I imagine that edge cases will be flagged and checked by a human operator, a bit like postal services do with machine unreadable addresses. Deep learning isn't perfect - how would you suggest those cases are handled?
I wouldn't make any claims like Amazon did, unless it was an over 95% automated, with humans involved only in some case of dispute etc.
So, face recognition to track people + image recognition to track products (which is not that difficult, since it's a constrained data set e.g. 40.000 products to train, and they can also use information about position to narrow results -- eg. aisle B, so it's one of the soaps, etc).
"image recognition to track products (which is not that difficult, since it's a constrained data set e.g. 40.000 products to train, and they can also use information about position to narrow results -- eg. aisle B, so it's one of the soaps, etc)."

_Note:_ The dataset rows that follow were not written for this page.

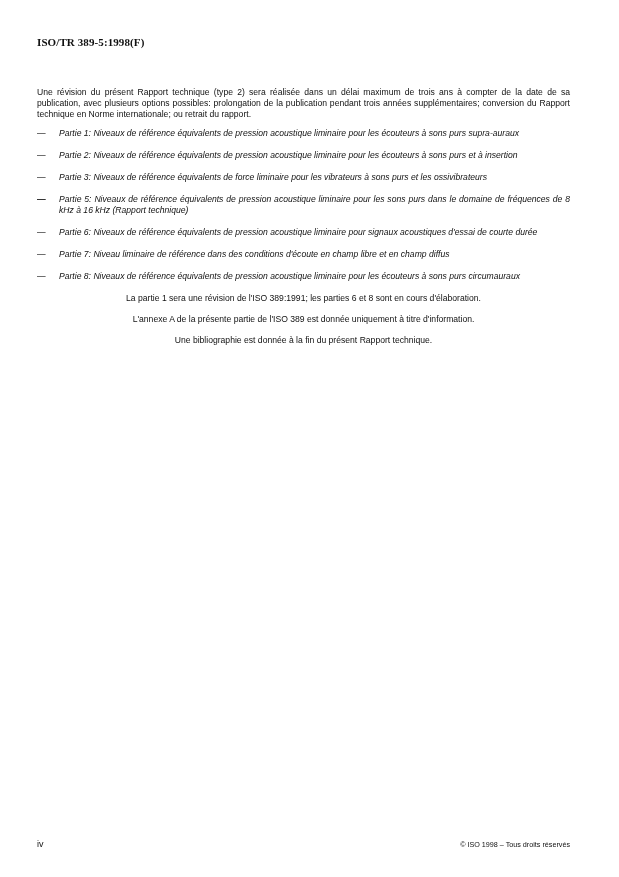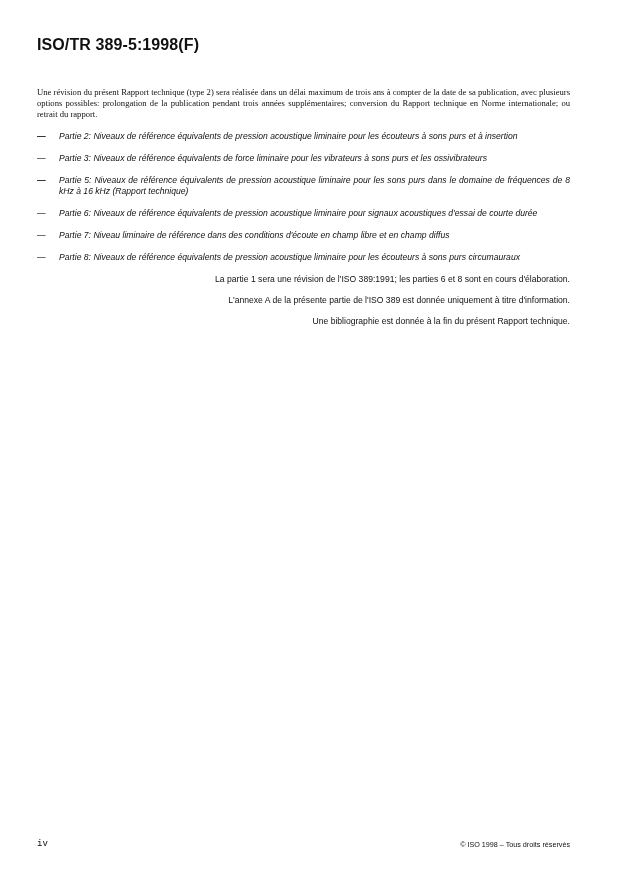--- a/index.html
+++ b/index.html
@@ -12,39 +12,40 @@
       height: 877px;
       position: relative;
       overflow: hidden;
       font-family: "Liberation Sans", sans-serif;
       color: #111111;
     }
     .header {
       position: absolute;
       left: 37px;
       top: 36px;
-      font-size: 16px;
+      font-size: 11px;
       font-weight: bold;
       letter-spacing: 0.1px;
+      font-family: Liberation Serif, serif;
     }
     .content {
       position: absolute;
       left: 37px;
       top: 87px;
       width: 533px;
       font-size: 8.6px;
       line-height: 11px;
     }
     .para {
       margin: 0 0 10px 0;
       text-align: justify;
     }
-    .para.intro { margin-bottom: 8px; font-family: Liberation Serif, serif; }
+    .para.intro { margin-bottom: 8px; }
     .para.lead { margin-bottom: 12px; }
-    .para.no-justify { text-align: right; }
+    .para.no-justify { text-align: center; }
     em { font-style: italic; }
     ul.parts {
       list-style: none;
       margin: 0 0 11px 0;
       padding: 0;
     }
     ul.parts li {
       position: relative;
       padding-left: 22px;
       margin-bottom: 11px;
@@ -55,41 +56,40 @@
       position: absolute;
       left: 0;
       top: 0;
       font-style: normal;
     }
     .footer-left {
       position: absolute;
       left: 37px;
       top: 839px;
       font-size: 9px;
-      font-family: Liberation Mono, monospace;
     }
     .footer-right {
       position: absolute;
       right: 49px;
       top: 840px;
       font-size: 7.2px;
       margin-left: 43px;
     }
   </style>
 </head>
 <body>
 
 <div class="header">ISO/TR 389-5:1998(F)</div>
 
 <div class="content">
   <p class="para intro">Une révision du présent Rapport technique (type 2) sera réalisée dans un délai maximum de trois ans à compter de la date de sa publication, avec plusieurs options possibles: prolongation de la publication pendant trois années supplémentaires; conversion du Rapport technique en Norme internationale; ou retrait du rapport.</p>
 
 
   <ul class="parts">
-    <li><span class="dash">—</span></li>
+    <li><span class="dash">—</span><span>Partie 1: Niveaux de référence équivalents de pression acoustique liminaire pour les écouteurs à sons purs supra-auraux</span></li>
     <li><span class="dash">—</span><span>Partie  2: Niveaux de référence équivalents de pression acoustique liminaire pour les écouteurs à sons purs et à insertion</span></li>
     <li><span class="dash">—</span><span>Partie 3: Niveaux de référence équivalents de force liminaire pour les vibrateurs à sons purs et les ossivibrateurs</span></li>
     <li><span class="dash">—</span></li>
     <li><span class="dash">—</span><span>Partie 5: Niveaux de référence équivalents de pression acoustique liminaire pour les sons purs dans le domaine de fréquences de 8 kHz à 16 kHz (Rapport technique)</span></li>
     <li><span class="dash">—</span><span>Partie 6: Niveaux de référence équivalents de pression acoustique liminaire pour signaux acoustiques d'essai de courte durée</span></li>
     <li><span class="dash">—</span><span>Partie 7: Niveau liminaire de référence dans des conditions d'écoute en champ libre et en champ diffus</span></li>
     <li><span class="dash">—</span><span>Partie 8: Niveaux de référence équivalents de pression acoustique liminaire pour les écouteurs à sons purs circumauraux</span></li>
   </ul>
 
   <p class="para no-justify">La partie 1 sera une révision de l'ISO 389:1991; les parties 6 et 8 sont en cours d'élaboration.</p>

Wish it was that easy. People have a habit of picking stuff up and putting it in the wrong place. Staff at stores spend forever putting stuff back to it's correct place and binning stuff that should have been refrigerated but placed somewhere non-refrigerated.
"Well, the stuff will already have been identified in the picking stage."
Sure, but you take some semi-random object out of the basket and add it to the wrong shelf. Do that a few times and things are going to get much harder.
If we're honest, regardless there will be wrong classifications anyway - if it wasn't for laser scanners humans would make more mistakes as well and these are nowhere near human intelligence.